Based on guidance from the Health Department, Watson said if students present symptoms for COVID-19, they will be sent home and will be recommended to see a medical professional. The hope is that between the parent and the medical provider will decide if a COVID test is warranted. If the student does get a COVID test, they have to stay out of school until the test comes back negative. If they don’t get a test, they need to stay out of school until they are symptom free for 24-hours.

The Health Department will do all the contact tracing for MCPS. If someone is identified as a close contact, exposed to a confirmed case, they would be required to quarantine for 14 days. If they develop symptoms, then it may require multiple tests. The Health Department will provide the release for that person to return to school.

Watson said if an entire class had to quarantine, it would be moved to remote learning for 14 days. If it is a single student or small group, the teacher will work with the student to make sure they stay caught up.

Teachers were given the option to telecommute and MCPS’s Human Resources will approve the request. Watson said the goal is to accommodate every telecommute request for the District. They are still working on the plan because he is unsure what the need will be for teaching staff with the online academy.

Palmer said that at this time, none of the SSHS staff has requested to telecommute.

“The staff has been very positive. They have adapted and been open to the changes in schedule and teaching that will go along with this year,” wrote Palmer in an email. “I’m so appreciative.”

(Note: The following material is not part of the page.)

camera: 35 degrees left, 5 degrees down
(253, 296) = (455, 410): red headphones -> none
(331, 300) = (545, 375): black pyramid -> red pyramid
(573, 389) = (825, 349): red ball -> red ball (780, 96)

All students and staff are required to wear face coverings. If students are unable to wear face coverings due to medical reasons, there is an accommodation process established for medical conditions that will be followed to establish reasonable accommodations for that student.

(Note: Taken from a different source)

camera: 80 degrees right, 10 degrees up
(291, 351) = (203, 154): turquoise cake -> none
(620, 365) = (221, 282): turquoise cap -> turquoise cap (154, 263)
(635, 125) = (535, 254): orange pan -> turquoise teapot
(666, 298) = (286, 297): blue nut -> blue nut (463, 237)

“We can’t just have students saying they don’t want to wear a mask today,” said Watson. “We have to have some sort of protocols in place and so that is the process that we use right now.”

Watson acknowledged that teachers are expected to build an in-person and remote classroom, which is a lot of extra work. They are trying to account for that by building in professional development days and shortening the day so teachers have more time for planning.

Board member Grace Decker spoke to what she called the “unintended consequences” of the proposed plan. She highlighted that allowing families to choose in-person or remote learning favors the privileged and MCPS is not supporting the equity of experience for all students. Those without the ability to choose, due to childcare needs or lack of resources to support their student, will have the bumpiest ride and often are the ones that need more consistency. She added they haven’t heard from teachers that are supportive of the plan.

Prior to the vote, the board listened to around two hours of comments about the reopening plan.

All of the teachers and staff that spoke during public comment said they wanted to be back in-person teaching their students. However under the current situation with increasing cases and testing results taking three to five days inhibits effective contact tracing. They didn’t feel returning to in-person instruction was safe for them or the students to start the year. No teachers or staff from SSHS spoke.

Other comments were specific to the plan:

• The ventilation system at SSHS is not HEPA compliant so the air is not being filtered enough to limit the risk for in-person learning.

• The assumption of parents when they took the survey was that in-person would only be considered if cases were declining. Many voiced concerns that Watson and the board are going with popular opinion instead of considering the data and they were misled when they completed the survey.

• How MCPS would handle substitutes was not addressed. They will move throughout and between buildings, possibly being in five different classrooms in five days. That will make it very difficult to contact trace.

• Finding substitutes has always been a challenge. Now in light of COVID, asking someone to come in and substitute for $11/hour when many substitutes are retired teachers putting them in the at-risk age category is not reasonable.

The motion passed 8 to 2 with Sharon Sterbis and Grace Decker voting against it.